▶ _WHAT TO DO_:
Return exactly the span that opens with the line containing "text_box [632, 422, 836, 820]" and closes with the final line of the records, both included.
▶
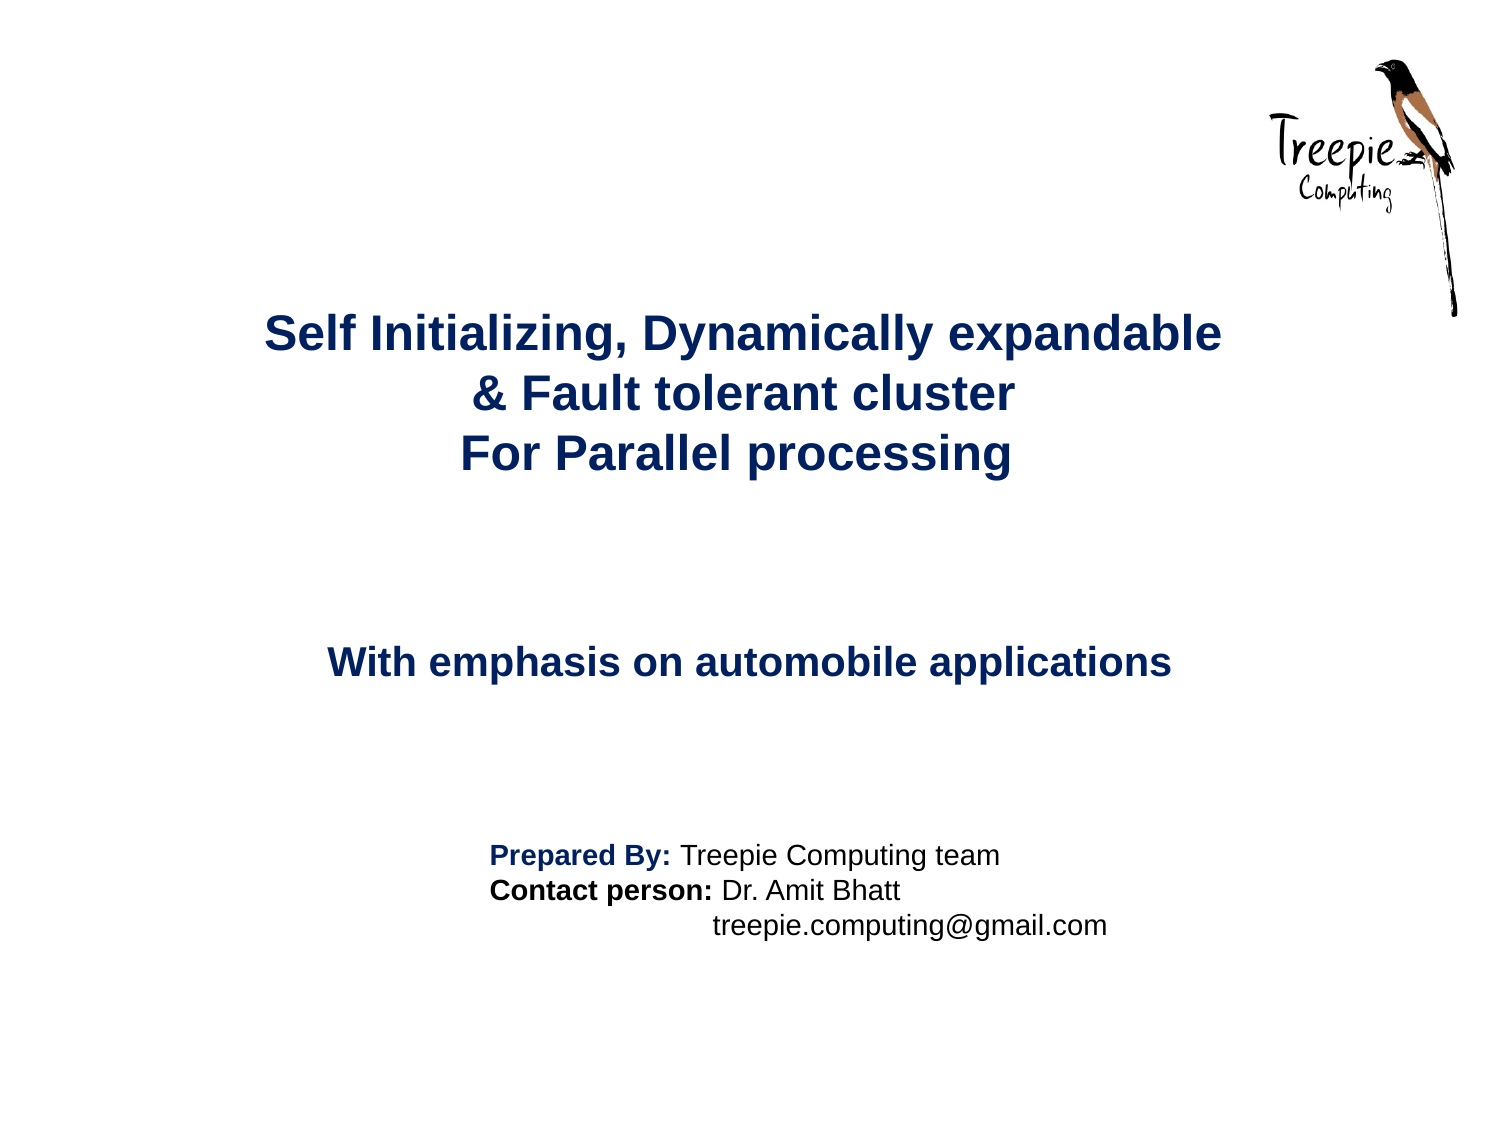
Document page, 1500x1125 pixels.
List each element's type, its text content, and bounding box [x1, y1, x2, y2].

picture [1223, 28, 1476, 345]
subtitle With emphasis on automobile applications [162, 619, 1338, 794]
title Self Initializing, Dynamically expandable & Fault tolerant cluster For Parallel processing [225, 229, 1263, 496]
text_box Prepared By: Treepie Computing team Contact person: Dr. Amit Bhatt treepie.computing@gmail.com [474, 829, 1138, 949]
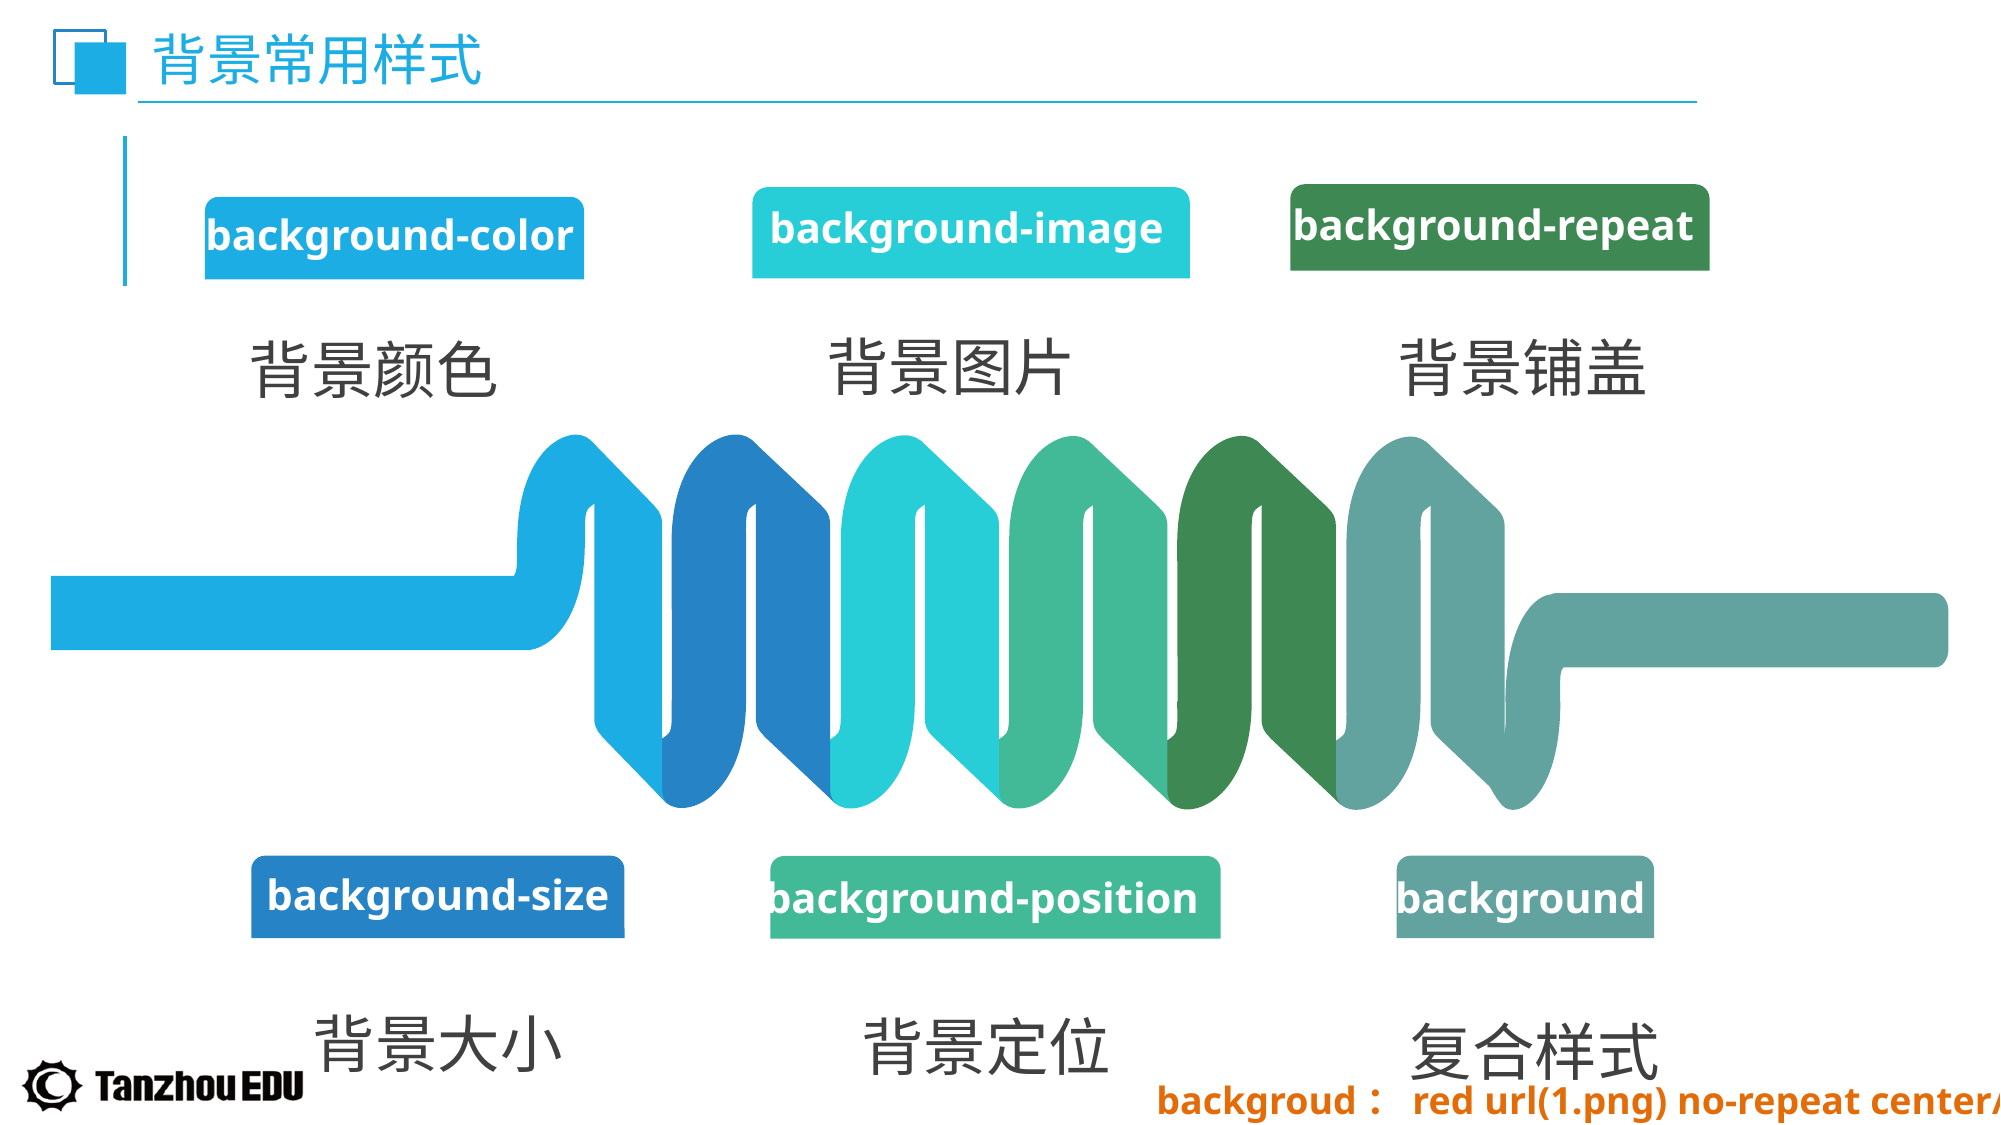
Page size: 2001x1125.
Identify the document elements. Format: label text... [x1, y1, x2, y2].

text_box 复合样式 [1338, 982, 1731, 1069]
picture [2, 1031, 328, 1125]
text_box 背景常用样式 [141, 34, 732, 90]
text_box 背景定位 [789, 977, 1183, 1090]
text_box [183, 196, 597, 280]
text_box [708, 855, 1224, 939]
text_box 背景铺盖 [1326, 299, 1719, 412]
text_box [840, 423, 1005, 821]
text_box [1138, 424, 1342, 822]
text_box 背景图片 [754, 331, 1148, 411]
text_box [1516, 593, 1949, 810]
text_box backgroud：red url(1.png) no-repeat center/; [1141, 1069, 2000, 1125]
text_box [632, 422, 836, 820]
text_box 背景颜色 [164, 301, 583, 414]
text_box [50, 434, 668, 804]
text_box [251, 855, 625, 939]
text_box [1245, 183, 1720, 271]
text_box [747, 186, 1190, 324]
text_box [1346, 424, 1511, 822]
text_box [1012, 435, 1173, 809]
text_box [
◀
▶ _SOLUTION BELOW_:
text_box [632, 422, 836, 820]
text_box 背景颜色 [164, 301, 583, 414]
text_box [50, 434, 668, 804]
text_box [251, 855, 625, 939]
text_box [1245, 183, 1720, 271]
text_box [747, 186, 1190, 324]
text_box [1346, 424, 1511, 822]
text_box [1012, 435, 1173, 809]
text_box [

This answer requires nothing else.